If workers can extract better compensation and benefits, it could help tamp down rising income inequality, said William M. Rodgers III, director of the Institute for Economic Equity at the Federal Reserve Bank of St. Louis. Even if strikes contribute to a near-term worker shortage that slows the economy’s pandemic recovery, middle- and working-class individuals and families could see more income and spending power, he said, that will be better for the economy in the long-term.

A lot of those outcomes will depend on inflation, said Rodgers and Pollak, the ZipRecruiter economist. If more workers have more money, the other currency in circulation becomes less valuable. That could hurt consumers, who are already dealing with inflation.

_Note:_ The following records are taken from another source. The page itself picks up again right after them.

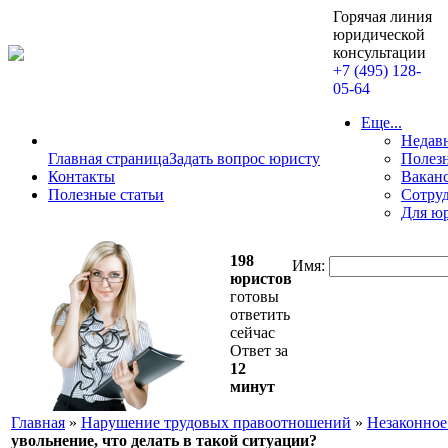
Горячая линия
юридической
консультации
+7 (495) 128-
05-64
Еще...
Недав
Главная страница
Задать вопрос юристу
Полезн
Контакты
Вакан
Полезные статьи
Сотру
Для ю
198
Имя:
юристов
готовы
ответить
сейчас
Ответ за
12
минут
Главная
»
Нарушение трудовых правоотношений
»
Незаконное
увольнение, что делать в такой ситуации?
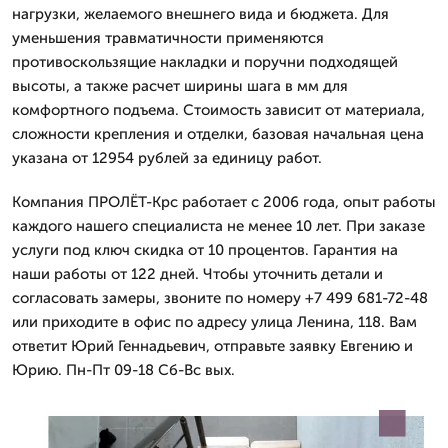
нагрузки, желаемого внешнего вида и бюджета. Для
уменьшения травматичности применяются
противоскользящие накладки и поручни подходящей
высоты, а также расчет ширины шага в мм для
комфортного подъема. Стоимость зависит от материала,
сложности крепления и отделки, базовая начальная цена
указана от 12954 рублей за единицу работ.
Компания ПРОЛЁТ-Крс работает с 2006 года, опыт работы
каждого нашего специалиста не менее 10 лет. При заказе
услуги под ключ скидка от 10 процентов. Гарантия на
наши работы от 122 дней. Чтобы уточнить детали и
согласовать замеры, звоните по номеру +7 499 681-72-48
или приходите в офис по адресу улица Ленина, 118. Вам
ответит Юрий Геннадьевич, отправьте заявку Евгению и
Юрию. Пн-Пт 09-18 Сб-Вс вых.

And businesses are dealing with inflationary problems, too. Labor costs more, so does moving products because of backed up supply chains. Even if businesses have to raise prices on consumers to make up for those expenses, Pollak said, the economic benefits of workers making better wages are greater than the cost to consumers of having to pay more for basic goods and services.

But there are simple things businesses can do to stave off inflation, Pollak said. When wages rise high enough, they draw people back into the workforce: maybe someone comes out of retirement or a stay-at-home parent takes a part-time job. That increases the job applicant pool and brings down labor costs. Companies can innovate their operations, she said, and invest in programs or machinery that lessen their reliance on labor. They can also tweak their products or services to cut costs, Pollak said. For example, restaurant chain Wing Stop added chicken thighs to its menu to defray the rising cost of chicken wings.

“Yes, you can have wage-growth-fueled inflation that kind of nullifies those real gains [in wages],” she said. “But inflation is a funny thing. And when you have a very competitive market, there are often ways to avoid those inflationary costs.”